■ TASK DIRECTIONS ■
Using the records below, give the number of lines where the word "wire" appears, with no further output.

■ DATA UNDER STUDY ■
+++

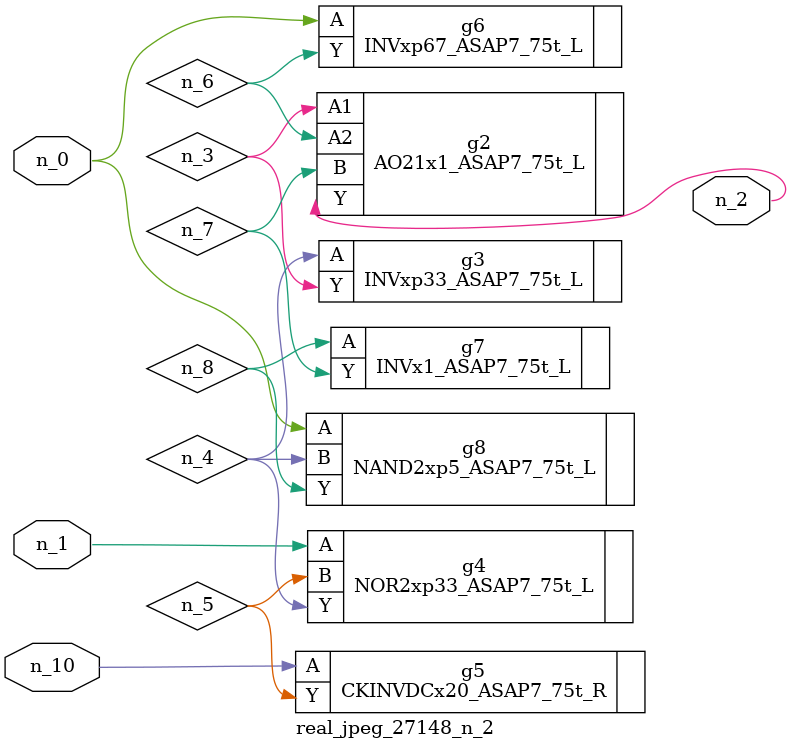
<source format=v>
module real_jpeg_27148_n_2 (n_1, n_10, n_0, n_2);

input n_1;
input n_10;
input n_0;

output n_2;

wire n_5;
wire n_4;
wire n_8;
wire n_6;
wire n_7;
wire n_3;

INVxp67_ASAP7_75t_L g6 ( 
.A(n_0),
.Y(n_6)
);

NAND2xp5_ASAP7_75t_L g8 ( 
.A(n_0),
.B(n_4),
.Y(n_8)
);

NOR2xp33_ASAP7_75t_L g4 ( 
.A(n_1),
.B(n_5),
.Y(n_4)
);

AO21x1_ASAP7_75t_L g2 ( 
.A1(n_3),
.A2(n_6),
.B(n_7),
.Y(n_2)
);

INVxp33_ASAP7_75t_L g3 ( 
.A(n_4),
.Y(n_3)
);

INVx1_ASAP7_75t_L g7 ( 
.A(n_8),
.Y(n_7)
);

CKINVDCx20_ASAP7_75t_R g5 ( 
.A(n_10),
.Y(n_5)
);


endmodule
</source>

+++

■ TASK OUTPUT ■
6